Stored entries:
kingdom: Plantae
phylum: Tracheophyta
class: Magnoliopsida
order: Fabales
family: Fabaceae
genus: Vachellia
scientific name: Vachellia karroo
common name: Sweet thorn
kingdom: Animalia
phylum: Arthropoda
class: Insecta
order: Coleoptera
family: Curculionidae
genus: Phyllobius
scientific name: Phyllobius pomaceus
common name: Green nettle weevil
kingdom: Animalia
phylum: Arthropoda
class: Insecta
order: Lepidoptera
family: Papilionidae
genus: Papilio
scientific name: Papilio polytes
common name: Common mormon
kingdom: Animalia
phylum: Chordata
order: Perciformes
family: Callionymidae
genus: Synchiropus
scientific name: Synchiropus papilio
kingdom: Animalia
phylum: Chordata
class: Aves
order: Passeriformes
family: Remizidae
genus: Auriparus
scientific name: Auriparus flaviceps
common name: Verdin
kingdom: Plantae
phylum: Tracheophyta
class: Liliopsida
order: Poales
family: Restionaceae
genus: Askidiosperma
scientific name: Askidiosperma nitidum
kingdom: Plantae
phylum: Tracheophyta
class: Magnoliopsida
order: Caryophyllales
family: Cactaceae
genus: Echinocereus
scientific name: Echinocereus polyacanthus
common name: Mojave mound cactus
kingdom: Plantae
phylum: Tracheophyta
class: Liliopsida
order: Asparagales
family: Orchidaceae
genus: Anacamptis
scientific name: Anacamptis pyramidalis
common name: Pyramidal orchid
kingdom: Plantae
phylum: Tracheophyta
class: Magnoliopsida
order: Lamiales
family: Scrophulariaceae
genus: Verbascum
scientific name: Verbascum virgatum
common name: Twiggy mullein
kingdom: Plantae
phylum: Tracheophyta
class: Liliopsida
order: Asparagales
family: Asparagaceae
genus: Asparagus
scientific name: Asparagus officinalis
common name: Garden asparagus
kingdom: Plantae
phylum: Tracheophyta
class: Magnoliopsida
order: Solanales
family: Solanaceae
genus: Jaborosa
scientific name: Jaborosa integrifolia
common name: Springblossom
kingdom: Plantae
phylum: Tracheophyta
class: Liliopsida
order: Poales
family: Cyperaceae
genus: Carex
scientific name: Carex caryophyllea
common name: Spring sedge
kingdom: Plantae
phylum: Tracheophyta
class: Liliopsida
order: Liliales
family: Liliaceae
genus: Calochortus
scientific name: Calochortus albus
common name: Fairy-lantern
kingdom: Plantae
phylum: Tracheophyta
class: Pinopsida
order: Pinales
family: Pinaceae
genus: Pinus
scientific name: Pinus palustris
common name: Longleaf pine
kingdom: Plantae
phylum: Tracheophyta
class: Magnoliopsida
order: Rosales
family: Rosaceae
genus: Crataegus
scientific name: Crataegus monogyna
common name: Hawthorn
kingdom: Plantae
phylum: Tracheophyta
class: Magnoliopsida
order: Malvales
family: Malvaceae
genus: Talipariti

**Your task**
Format all the lines in the entries above as one numbered list, skipping any blank lines.

**Output of the exercise**
1. kingdom: Plantae
2. phylum: Tracheophyta
3. class: Magnoliopsida
4. order: Fabales
5. family: Fabaceae
6. genus: Vachellia
7. scientific name: Vachellia karroo
8. common name: Sweet thorn
9. kingdom: Animalia
10. phylum: Arthropoda
11. class: Insecta
12. order: Coleoptera
13. family: Curculionidae
14. genus: Phyllobius
15. scientific name: Phyllobius pomaceus
16. common name: Green nettle weevil
17. kingdom: Animalia
18. phylum: Arthropoda
19. class: Insecta
20. order: Lepidoptera
21. family: Papilionidae
22. genus: Papilio
23. scientific name: Papilio polytes
24. common name: Common mormon
25. kingdom: Animalia
26. phylum: Chordata
27. order: Perciformes
28. family: Callionymidae
29. genus: Synchiropus
30. scientific name: Synchiropus papilio
31. kingdom: Animalia
32. phylum: Chordata
33. class: Aves
34. order: Passeriformes
35. family: Remizidae
36. genus: Auriparus
37. scientific name: Auriparus flaviceps
38. common name: Verdin
39. kingdom: Plantae
40. phylum: Tracheophyta
41. class: Liliopsida
42. order: Poales
43. family: Restionaceae
44. genus: Askidiosperma
45. scientific name: Askidiosperma nitidum
46. kingdom: Plantae
47. phylum: Tracheophyta
48. class: Magnoliopsida
49. order: Caryophyllales
50. family: Cactaceae
51. genus: Echinocereus
52. scientific name: Echinocereus polyacanthus
53. common name: Mojave mound cactus
54. kingdom: Plantae
55. phylum: Tracheophyta
56. class: Liliopsida
57. order: Asparagales
58. family: Orchidaceae
59. genus: Anacamptis
60. scientific name: Anacamptis pyramidalis
61. common name: Pyramidal orchid
62. kingdom: Plantae
63. phylum: Tracheophyta
64. class: Magnoliopsida
65. order: Lamiales
66. family: Scrophulariaceae
67. genus: Verbascum
68. scientific name: Verbascum virgatum
69. common name: Twiggy mullein
70. kingdom: Plantae
71. phylum: Tracheophyta
72. class: Liliopsida
73. order: Asparagales
74. family: Asparagaceae
75. genus: Asparagus
76. scientific name: Asparagus officinalis
77. common name: Garden asparagus
78. kingdom: Plantae
79. phylum: Tracheophyta
80. class: Magnoliopsida
81. order: Solanales
82. family: Solanaceae
83. genus: Jaborosa
84. scientific name: Jaborosa integrifolia
85. common name: Springblossom
86. kingdom: Plantae
87. phylum: Tracheophyta
88. class: Liliopsida
89. order: Poales
90. family: Cyperaceae
91. genus: Carex
92. scientific name: Carex caryophyllea
93. common name: Spring sedge
94. kingdom: Plantae
95. phylum: Tracheophyta
96. class: Liliopsida
97. order: Liliales
98. family: Liliaceae
99. genus: Calochortus
100. scientific name: Calochortus albus
101. common name: Fairy-lantern
102. kingdom: Plantae
103. phylum: Tracheophyta
104. class: Pinopsida
105. order: Pinales
106. family: Pinaceae
107. genus: Pinus
108. scientific name: Pinus palustris
109. common name: Longleaf pine
110. kingdom: Plantae
111. phylum: Tracheophyta
112. class: Magnoliopsida
113. order: Rosales
114. family: Rosaceae
115. genus: Crataegus
116. scientific name: Crataegus monogyna
117. common name: Hawthorn
118. kingdom: Plantae
119. phylum: Tracheophyta
120. class: Magnoliopsida
121. order: Malvales
122. family: Malvaceae
123. genus: Talipariti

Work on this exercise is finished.